T2F’s bookstore — an effort to lure people back into reading


March 13, 2017

With the T2F bookstore launch on Saturday evening, it seems that Karachi’s dwellers are slowly rousing from a deep slumber which kept them at a distance from old bookshops.

Collaborating with Mr Old Books which earlier had many branches across the city, the initiative aims at saving old bookstores by providing them with a platform where they may be able to expand their sales.

The bookstore owners, however, were not present on the occasion but they had left a documentary for the visitors that showed how none of them was sure if the shop would close down after them or not.

“Earlier, many booksellers would turn to Sunday Bazaar but after it was closed they had lost many customers. So by giving them space here, we might be able to help them,” said Asad Alvi, who hosted the launch.

He added that the books ranged from fiction and non-fiction to Urdu translations of Franz Kafka, Anton Chekhov and Albert Camus among others.

Speaking about the availability of books, one of the visitors said while old books had their own essence it was not easy to find new ones except in bookstores which sold them at exorbitant rates.

It was also pointed out that the major reason why readers faced this problem was the dearth of local publishing houses. Earlier, many locally published books could be bought at low prices. Turning to one of the oldest questions about the dying reading habit in adults, many opined that it varied from one group to another.

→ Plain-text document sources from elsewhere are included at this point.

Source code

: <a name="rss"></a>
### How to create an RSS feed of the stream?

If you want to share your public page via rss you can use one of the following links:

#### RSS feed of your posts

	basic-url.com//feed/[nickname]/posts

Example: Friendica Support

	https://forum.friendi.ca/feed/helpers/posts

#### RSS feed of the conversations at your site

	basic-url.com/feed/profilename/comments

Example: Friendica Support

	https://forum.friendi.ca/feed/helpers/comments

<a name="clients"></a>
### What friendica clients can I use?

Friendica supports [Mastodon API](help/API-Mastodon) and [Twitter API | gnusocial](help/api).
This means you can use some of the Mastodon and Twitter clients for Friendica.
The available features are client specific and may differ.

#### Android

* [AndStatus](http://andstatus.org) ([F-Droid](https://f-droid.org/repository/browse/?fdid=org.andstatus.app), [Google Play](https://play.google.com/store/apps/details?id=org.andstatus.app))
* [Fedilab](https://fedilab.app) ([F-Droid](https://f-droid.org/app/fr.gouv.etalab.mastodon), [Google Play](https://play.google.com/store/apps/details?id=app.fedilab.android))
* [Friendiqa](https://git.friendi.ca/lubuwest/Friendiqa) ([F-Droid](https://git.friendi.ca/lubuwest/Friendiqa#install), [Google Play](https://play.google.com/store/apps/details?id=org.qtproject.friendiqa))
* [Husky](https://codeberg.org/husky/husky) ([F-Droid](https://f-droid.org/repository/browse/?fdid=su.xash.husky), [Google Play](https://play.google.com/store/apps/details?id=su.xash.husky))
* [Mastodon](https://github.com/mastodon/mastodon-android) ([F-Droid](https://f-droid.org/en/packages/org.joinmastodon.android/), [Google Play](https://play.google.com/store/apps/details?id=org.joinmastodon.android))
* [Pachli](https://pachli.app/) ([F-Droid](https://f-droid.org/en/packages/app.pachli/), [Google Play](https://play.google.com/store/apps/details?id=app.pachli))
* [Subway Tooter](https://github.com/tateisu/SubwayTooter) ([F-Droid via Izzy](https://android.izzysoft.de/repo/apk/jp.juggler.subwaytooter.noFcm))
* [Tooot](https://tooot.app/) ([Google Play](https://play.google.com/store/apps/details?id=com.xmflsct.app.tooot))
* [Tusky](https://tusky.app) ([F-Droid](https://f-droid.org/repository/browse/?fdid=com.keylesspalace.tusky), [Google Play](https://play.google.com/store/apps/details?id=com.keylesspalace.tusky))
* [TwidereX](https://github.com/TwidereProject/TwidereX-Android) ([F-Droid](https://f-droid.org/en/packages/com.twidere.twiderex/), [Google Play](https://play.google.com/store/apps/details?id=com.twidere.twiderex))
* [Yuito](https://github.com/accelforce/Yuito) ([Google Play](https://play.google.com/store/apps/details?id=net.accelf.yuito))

“Many times our elders feel that they’ve read enough because they can only read in one language and because of the less content published in that language, it’s difficult for them to read other books,” one of the visitors said.

The launch was followed by an open mic by the Nakaam Ashiq Society, wherein people of different backgrounds performed, sang ghazals and read out their own poetry.

Alvi also mentioned that the monthly book bazaar would become a regular feature to open doors to book lovers and outdoor space might also be used for that purpose.

Celebrating the launch, a mushaira was also held the next day to revive the centuries-old custom of oratory poetry.